#### Question

Let there be an A.P. with the first term ‘a’, common difference 'd’. If a denotes its nth term and Sn the sum of first n terms, find.

a, if a_{n} = 28, S_{n} = 144 and n= 9.

#### Solution

Here, we have an A.P. whose *n*^{th} term (*a*_{n}), the sum of first *n* terms (*S*_{n}) and the number of terms (*n*) are given. We need to find first term (*a*).

Here,

Last term (`a_9`) = 28

Sum of *n* terms (*S*_{n}) = 144

Number of terms (*n*) = 9

Now,

`a_9 = a + 8d`

28 = a + 8d .....(1)

Also, using the following formula for the sum of *n* terms of an A.P

`S_n = n/2[2a + (n - 1)d]`

Where; *a* = first term for the given A.P.
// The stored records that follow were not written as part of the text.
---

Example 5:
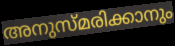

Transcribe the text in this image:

അനുസ്മരിക്കാനും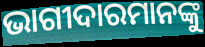
ଭାଗୀଦାରମାନଙ୍କୁ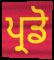
ਪ੍ਰਡੋ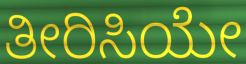
ತೀರಿಸಿಯೇ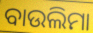
ବାଉଲିମାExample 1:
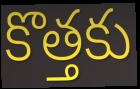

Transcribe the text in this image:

కొత్తకు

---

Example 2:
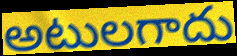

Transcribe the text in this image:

అటులగాదు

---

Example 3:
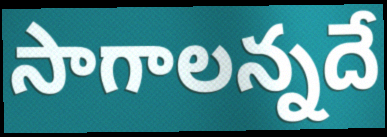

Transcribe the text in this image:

సాగాలన్నదే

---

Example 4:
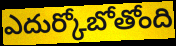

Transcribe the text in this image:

ఎదుర్కోబోతోంది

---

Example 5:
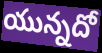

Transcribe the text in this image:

యున్నదోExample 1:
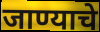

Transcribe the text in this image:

जाण्याचे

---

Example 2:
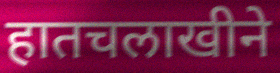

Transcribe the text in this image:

हातचलाखीने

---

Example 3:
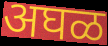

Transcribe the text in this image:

अघळ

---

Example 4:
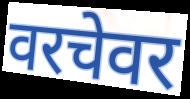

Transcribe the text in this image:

वरचेवर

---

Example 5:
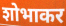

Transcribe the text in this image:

शोभाकरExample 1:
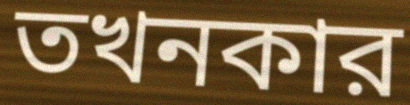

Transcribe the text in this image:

তখনকার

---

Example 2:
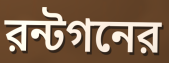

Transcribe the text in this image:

রন্টগনের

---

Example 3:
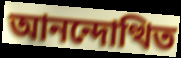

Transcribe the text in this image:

আনন্দোত্থিত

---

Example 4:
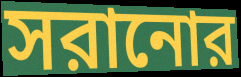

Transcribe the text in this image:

সরানোর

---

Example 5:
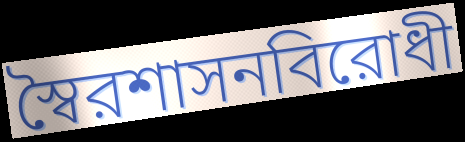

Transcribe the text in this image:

স্বৈরশাসনবিরোধী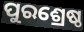
ପୁରଶ୍ରେଷ୍ଠ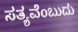
ಸತ್ಯವೆಂಬುದು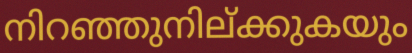
നിറഞ്ഞുനില്ക്കുകയും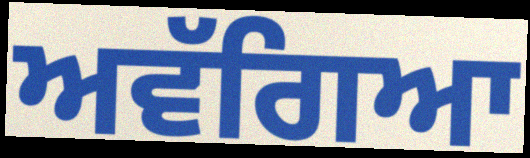
ਅਵੱਗਿਆ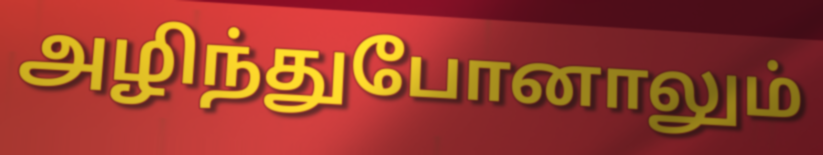
அழிந்துபோனாலும்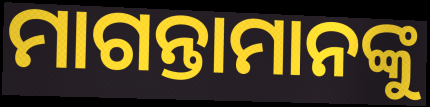
ମାଗନ୍ତାମାନଙ୍କୁ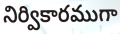
నిర్వికారముగాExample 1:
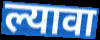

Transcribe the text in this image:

ल्यावा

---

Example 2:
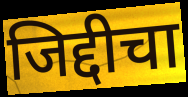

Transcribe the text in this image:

जिद्दीचा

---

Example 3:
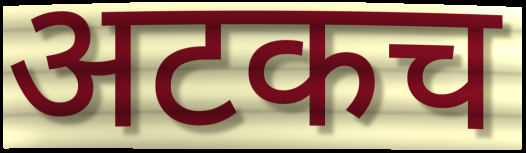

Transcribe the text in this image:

अटकच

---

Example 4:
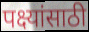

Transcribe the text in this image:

पक्ष्यांसाठी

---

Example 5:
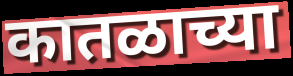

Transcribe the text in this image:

कातळाच्या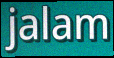
jalam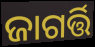
ଜାଗର୍ତ୍ତି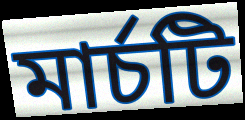
মার্চটি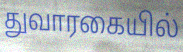
துவாரகையில்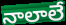
నాలాలే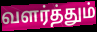
வளர்த்தும்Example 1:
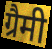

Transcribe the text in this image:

ग्रैमी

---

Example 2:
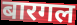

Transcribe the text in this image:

बारगल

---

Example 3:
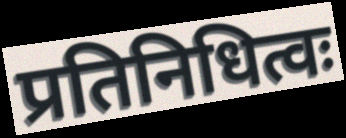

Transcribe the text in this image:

प्रतिनिधित्वः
*d* = common difference of the given A.P.

*n *= number of terms

So, using the formula for *n* = 9, we get,

`S_8 = 9/2 [2a + (9 -1 )(d)]`

144(2) = [2a + 8d]

288 = 18a + 72d ....(2)

Multiplying (1) by 9, we get

9a + 72d = 252 ....(3)

Further substracting (3) from (2) we get

9a = 36

`a = 36/9`

a = 4

Therefore, the first term of the given A.P. is a = 4